DOCUMENT PASSAGE:
= = =

# Week 4, Day 6: Unsupervised Learning Hackathon

## Challenge Overview
Apply unsupervised learning techniques to analyze a real-world dataset. You'll use the concepts learned throughout Week 4:
- Clustering
- Dimensionality Reduction
- Anomaly Detection
- Visualization

## Problem: E-commerce Customer Analysis
Analyze customer behavior patterns and identify segments in an e-commerce dataset.

In [None]:
# Import required libraries
import numpy as np
import pandas as pd
import matplotlib.pyplot as plt
import seaborn as sns
from sklearn.preprocessing import StandardScaler
from sklearn.cluster import KMeans
from sklearn.decomposition import PCA
from sklearn.ensemble import IsolationForest
from umap import UMAP

## Part 1: Data Generation and Preparation

In [None]:
def generate_ecommerce_data(n_samples=1000):
    """Generate synthetic e-commerce customer data"""
    np.random.seed(42)
    
    # Generate features
    data = {
        'purchase_frequency': np.random.poisson(5, n_samples),
        'avg_order_value': np.random.normal(100, 30, n_samples),
        'time_on_site': np.random.gamma(5, 2, n_samples),
        'items_viewed': np.random.poisson(20, n_samples),
        'cart_abandonment_rate': np.random.beta(2, 5, n_samples),
        'days_since_last_purchase': np.random.exponential(30, n_samples),
        'total_purchases': np.random.poisson(15, n_samples),
        'discount_usage': np.random.binomial(10, 0.3, n_samples),
        'customer_service_calls': np.random.poisson(2, n_samples),
        'website_visits': np.random.poisson(30, n_samples)
    }
    
    # Create DataFrame
    df = pd.DataFrame(data)
    
    # Add some anomalies
    n_anomalies = 50
    anomaly_indices = np.random.choice(n_samples, n_anomalies, replace=False)
    
    df.loc[anomaly_indices, 'avg_order_value'] *= 5
    df.loc[anomaly_indices, 'website_visits'] *= 3
    
    return df

# Generate dataset
df = generate_ecommerce_data()
print("Dataset Shape:", df.shape)
print("\nFirst few rows:")
print(df.head())

## Challenge Tasks

### Task 1: Exploratory Data Analysis

In [None]:
def perform_eda(df):
    """Perform exploratory data analysis"""

= = =

TASK INPUT:
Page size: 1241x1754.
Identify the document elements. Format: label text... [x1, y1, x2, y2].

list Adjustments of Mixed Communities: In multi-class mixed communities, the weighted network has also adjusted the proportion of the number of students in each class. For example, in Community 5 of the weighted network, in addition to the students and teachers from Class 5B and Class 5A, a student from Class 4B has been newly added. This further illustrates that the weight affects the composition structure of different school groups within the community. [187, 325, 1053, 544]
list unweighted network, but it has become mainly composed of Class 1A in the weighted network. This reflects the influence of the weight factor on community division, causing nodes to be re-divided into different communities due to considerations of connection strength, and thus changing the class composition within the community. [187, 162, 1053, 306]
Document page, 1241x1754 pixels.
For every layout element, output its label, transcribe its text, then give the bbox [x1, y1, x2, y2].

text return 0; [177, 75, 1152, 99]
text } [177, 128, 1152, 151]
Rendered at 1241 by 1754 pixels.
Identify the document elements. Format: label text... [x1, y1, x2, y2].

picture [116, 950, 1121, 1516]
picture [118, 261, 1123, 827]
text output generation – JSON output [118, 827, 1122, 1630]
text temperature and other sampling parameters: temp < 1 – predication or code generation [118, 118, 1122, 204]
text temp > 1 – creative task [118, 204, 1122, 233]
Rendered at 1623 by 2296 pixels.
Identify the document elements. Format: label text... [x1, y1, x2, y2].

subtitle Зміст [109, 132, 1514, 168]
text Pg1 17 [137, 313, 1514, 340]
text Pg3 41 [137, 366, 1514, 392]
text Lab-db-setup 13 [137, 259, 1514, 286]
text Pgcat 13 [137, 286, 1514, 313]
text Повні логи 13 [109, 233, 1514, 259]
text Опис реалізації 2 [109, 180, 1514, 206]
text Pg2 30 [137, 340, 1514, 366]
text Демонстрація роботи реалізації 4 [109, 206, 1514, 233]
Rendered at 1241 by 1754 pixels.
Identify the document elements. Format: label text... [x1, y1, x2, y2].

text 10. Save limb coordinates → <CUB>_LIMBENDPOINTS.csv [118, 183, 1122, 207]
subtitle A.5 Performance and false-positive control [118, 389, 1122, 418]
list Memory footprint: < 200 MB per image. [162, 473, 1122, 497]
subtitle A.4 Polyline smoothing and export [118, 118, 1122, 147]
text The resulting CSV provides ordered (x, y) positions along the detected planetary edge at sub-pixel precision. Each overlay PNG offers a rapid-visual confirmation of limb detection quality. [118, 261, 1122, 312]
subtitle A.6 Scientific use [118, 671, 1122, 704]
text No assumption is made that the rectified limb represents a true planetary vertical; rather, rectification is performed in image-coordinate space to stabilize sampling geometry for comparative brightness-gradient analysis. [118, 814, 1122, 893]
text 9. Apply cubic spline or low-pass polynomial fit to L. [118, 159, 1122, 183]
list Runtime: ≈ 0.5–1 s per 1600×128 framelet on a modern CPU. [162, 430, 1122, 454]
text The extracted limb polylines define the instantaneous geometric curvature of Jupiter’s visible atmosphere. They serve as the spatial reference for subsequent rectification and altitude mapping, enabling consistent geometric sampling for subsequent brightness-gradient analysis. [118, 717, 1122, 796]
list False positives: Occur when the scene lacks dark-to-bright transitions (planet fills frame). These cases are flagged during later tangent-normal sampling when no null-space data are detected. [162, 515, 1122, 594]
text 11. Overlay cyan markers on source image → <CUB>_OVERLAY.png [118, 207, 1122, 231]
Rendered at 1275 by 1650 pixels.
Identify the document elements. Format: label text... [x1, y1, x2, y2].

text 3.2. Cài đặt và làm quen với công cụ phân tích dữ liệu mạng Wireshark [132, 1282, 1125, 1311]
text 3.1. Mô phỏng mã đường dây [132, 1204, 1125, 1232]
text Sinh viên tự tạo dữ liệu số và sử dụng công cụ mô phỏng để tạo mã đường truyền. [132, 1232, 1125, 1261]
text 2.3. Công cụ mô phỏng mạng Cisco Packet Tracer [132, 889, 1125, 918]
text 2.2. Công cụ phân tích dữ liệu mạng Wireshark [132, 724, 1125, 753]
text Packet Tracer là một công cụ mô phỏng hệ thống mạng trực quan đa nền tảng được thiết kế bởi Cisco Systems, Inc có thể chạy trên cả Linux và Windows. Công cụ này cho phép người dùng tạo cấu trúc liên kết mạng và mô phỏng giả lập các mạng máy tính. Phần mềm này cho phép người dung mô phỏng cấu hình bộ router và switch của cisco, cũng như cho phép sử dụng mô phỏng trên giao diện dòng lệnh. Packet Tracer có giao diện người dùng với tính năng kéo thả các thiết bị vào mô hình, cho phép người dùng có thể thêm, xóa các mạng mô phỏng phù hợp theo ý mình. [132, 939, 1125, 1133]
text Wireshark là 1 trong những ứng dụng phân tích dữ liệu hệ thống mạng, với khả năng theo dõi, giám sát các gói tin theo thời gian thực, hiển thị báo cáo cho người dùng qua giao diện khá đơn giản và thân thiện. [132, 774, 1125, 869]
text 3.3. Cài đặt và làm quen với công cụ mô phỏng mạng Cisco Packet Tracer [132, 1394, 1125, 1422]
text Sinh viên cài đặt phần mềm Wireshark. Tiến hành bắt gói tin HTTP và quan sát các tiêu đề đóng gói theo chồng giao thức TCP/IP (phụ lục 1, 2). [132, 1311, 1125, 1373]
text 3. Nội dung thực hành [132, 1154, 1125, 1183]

= = =

PROBLEM SET:
(a) In the data-generation function of the unsupervised learning hackathon, what do the lines that multiply 'avg_order_value' by 5 and 'website_visits' by 3 do, according to their comment?
(b) Update the records from their start down through the line containing "text Демонстрація роботи", replacing "Rendered" with "Drawn" and keeping everything else unchanged.

ANSWERS TO THE EXERCISES:
(a) They add anomalies to the data. Fifty customers are picked at random without repetition. Their average order value is then multiplied by five, and their website visits are tripled.

(b)
Page size: 1241x1754.
Identify the document elements. Format: label text... [x1, y1, x2, y2].

list Adjustments of Mixed Communities: In multi-class mixed communities, the weighted network has also adjusted the proportion of the number of students in each class. For example, in Community 5 of the weighted network, in addition to the students and teachers from Class 5B and Class 5A, a student from Class 4B has been newly added. This further illustrates that the weight affects the composition structure of different school groups within the community. [187, 325, 1053, 544]
list unweighted network, but it has become mainly composed of Class 1A in the weighted network. This reflects the influence of the weight factor on community division, causing nodes to be re-divided into different communities due to considerations of connection strength, and thus changing the class composition within the community. [187, 162, 1053, 306]
Document page, 1241x1754 pixels.
For every layout element, output its label, transcribe its text, then give the bbox [x1, y1, x2, y2].

text return 0; [177, 75, 1152, 99]
text } [177, 128, 1152, 151]
Drawn at 1241 by 1754 pixels.
Identify the document elements. Format: label text... [x1, y1, x2, y2].

picture [116, 950, 1121, 1516]
picture [118, 261, 1123, 827]
text output generation – JSON output [118, 827, 1122, 1630]
text temperature and other sampling parameters: temp < 1 – predication or code generation [118, 118, 1122, 204]
text temp > 1 – creative task [118, 204, 1122, 233]
Drawn at 1623 by 2296 pixels.
Identify the document elements. Format: label text... [x1, y1, x2, y2].

subtitle Зміст [109, 132, 1514, 168]
text Pg1 17 [137, 313, 1514, 340]
text Pg3 41 [137, 366, 1514, 392]
text Lab-db-setup 13 [137, 259, 1514, 286]
text Pgcat 13 [137, 286, 1514, 313]
text Повні логи 13 [109, 233, 1514, 259]
text Опис реалізації 2 [109, 180, 1514, 206]
text Pg2 30 [137, 340, 1514, 366]
text Демонстрація роботи реалізації 4 [109, 206, 1514, 233]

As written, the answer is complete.